● WHAT IS NEEDED
Leaving out every image, restate all the records word for word.
________________________________________
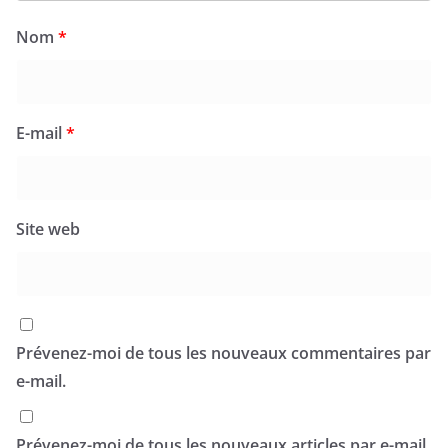
Nom
*
E-mail
*
Site web
Prévenez-moi de tous les nouveaux commentaires par
e-mail.
Prévenez-moi de tous les nouveaux articles par e-mail.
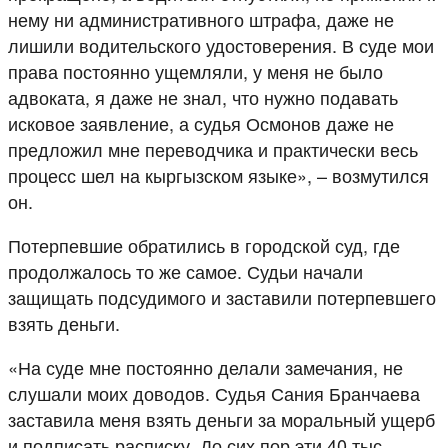
нему ни административного штрафа, даже не
лишили водительского удостоверения. В суде мои
права постоянно ущемляли, у меня не было
адвоката, я даже не знал, что нужно подавать
исковое заявление, а судья Осмонов даже не
предложил мне переводчика и практически весь
процесс шел на кыргызском языке», – возмутился
он.
Потерпевшие обратились в городской суд, где
продолжалось то же самое. Судьи начали
защищать подсудимого и заставили потерпевшего
взять деньги.
«На суде мне постоянно делали замечания, не
слушали моих доводов. Судья Сания Бранчаева
заставила меня взять деньги за моральный ущерб
и подписать расписку. До сих пор эти 40 тыс.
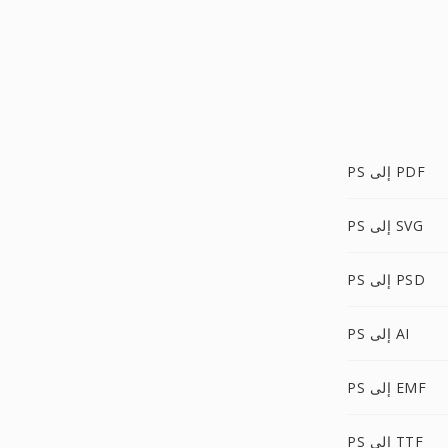
PS إلى PDF
PS إلى SVG
PS إلى PSD
PS إلى AI
PS إلى EMF
PS إلى TTF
________________________________________
● EXERCISE OUTPUT
Nom
*
E-mail
*
Site web
Prévenez-moi de tous les nouveaux commentaires par
e-mail.
Prévenez-moi de tous les nouveaux articles par e-mail.
нему ни административного штрафа, даже не
лишили водительского удостоверения. В суде мои
права постоянно ущемляли, у меня не было
адвоката, я даже не знал, что нужно подавать
исковое заявление, а судья Осмонов даже не
предложил мне переводчика и практически весь
процесс шел на кыргызском языке», – возмутился
он.
Потерпевшие обратились в городской суд, где
продолжалось то же самое. Судьи начали
защищать подсудимого и заставили потерпевшего
взять деньги.
«На суде мне постоянно делали замечания, не
слушали моих доводов. Судья Сания Бранчаева
заставила меня взять деньги за моральный ущерб
и подписать расписку. До сих пор эти 40 тыс.
PS إلى PDF
PS إلى SVG
PS إلى PSD
PS إلى AI
PS إلى EMF
PS إلى TTF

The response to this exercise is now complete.